In some instances, continuous fetal monitoring may be advised, for example if you have a VBAC, induction or an epidural. But these days, unless you are high risk, it is not usually routine to have continuous, electronic fetal monitoring.

Many hospitals like to do a ‘trace’ regularly to see what the baby is doing, but the problem is this: when they say they’ll be back in 20 minutes to take the monitor off, they may get busy with other patients – and you’re still stuck on the bed, which can hinder your labour.
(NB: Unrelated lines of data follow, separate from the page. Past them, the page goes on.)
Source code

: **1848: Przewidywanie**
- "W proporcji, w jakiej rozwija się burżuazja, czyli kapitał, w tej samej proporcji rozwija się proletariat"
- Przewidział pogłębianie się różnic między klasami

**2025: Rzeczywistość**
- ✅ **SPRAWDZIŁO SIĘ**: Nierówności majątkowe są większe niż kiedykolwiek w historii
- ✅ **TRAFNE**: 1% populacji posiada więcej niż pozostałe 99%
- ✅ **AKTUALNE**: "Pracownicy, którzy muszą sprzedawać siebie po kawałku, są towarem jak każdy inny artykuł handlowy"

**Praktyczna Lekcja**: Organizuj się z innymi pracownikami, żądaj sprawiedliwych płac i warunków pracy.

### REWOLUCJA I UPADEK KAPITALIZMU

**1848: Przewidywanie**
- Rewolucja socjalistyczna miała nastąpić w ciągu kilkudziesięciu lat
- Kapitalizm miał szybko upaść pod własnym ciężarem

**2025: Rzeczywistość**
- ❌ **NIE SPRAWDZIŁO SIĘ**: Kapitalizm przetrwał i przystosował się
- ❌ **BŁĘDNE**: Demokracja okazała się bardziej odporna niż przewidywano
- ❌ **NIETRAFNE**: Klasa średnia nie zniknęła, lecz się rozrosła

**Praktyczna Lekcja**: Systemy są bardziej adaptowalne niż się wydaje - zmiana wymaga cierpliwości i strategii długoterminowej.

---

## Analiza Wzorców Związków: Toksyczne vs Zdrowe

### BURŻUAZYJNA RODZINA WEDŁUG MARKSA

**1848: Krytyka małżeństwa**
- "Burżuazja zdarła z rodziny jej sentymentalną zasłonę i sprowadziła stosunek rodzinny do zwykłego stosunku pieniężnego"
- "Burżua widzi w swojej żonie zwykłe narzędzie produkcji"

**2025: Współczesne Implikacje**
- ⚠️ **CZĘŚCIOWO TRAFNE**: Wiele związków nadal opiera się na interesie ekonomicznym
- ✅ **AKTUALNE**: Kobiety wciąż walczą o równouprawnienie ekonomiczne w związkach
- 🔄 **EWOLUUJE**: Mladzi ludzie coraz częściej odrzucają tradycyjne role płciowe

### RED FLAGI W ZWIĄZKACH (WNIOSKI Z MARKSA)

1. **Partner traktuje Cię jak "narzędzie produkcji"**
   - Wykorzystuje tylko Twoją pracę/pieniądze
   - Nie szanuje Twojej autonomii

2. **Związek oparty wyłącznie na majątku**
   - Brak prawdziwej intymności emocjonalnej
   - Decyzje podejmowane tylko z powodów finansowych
The alternative is to check baby’s heart rate at regular intervals using a handheld device (i.e. a doppler). This has the added bonus of leaving you free to move around during labour, and does not restrict the positions you can use during the birth.

#9: Breaking The Waters

Breaking the waters, or rupturing the membranes, is sometimes considered to be a routine procedure used to strengthen contractions and shorten labour times. Research has found, however, that far from making labour easier, this practice may actually increase the risk of caesarean section. Most women find that their waters break spontaneously during labour, without the need for medical intervention.

#10: Routine Episiotomies During Birth

An episiotomy is a cut made to enlarge the opening of the vagina. This is not a routine procedure and should not be considered standard birth practice. This procedure may be necessary in assisted deliveries, to allow for the use of forceps or ventouse. It should not, however, be a part of a standard birth.

Episiotomies take longer than heal than a natural tear, and may cause more damage. There is also an increased risk of infection following an episiotomy. Ask your obstetrician or midwife what their stance is on episiotomy so you can be aware in advance.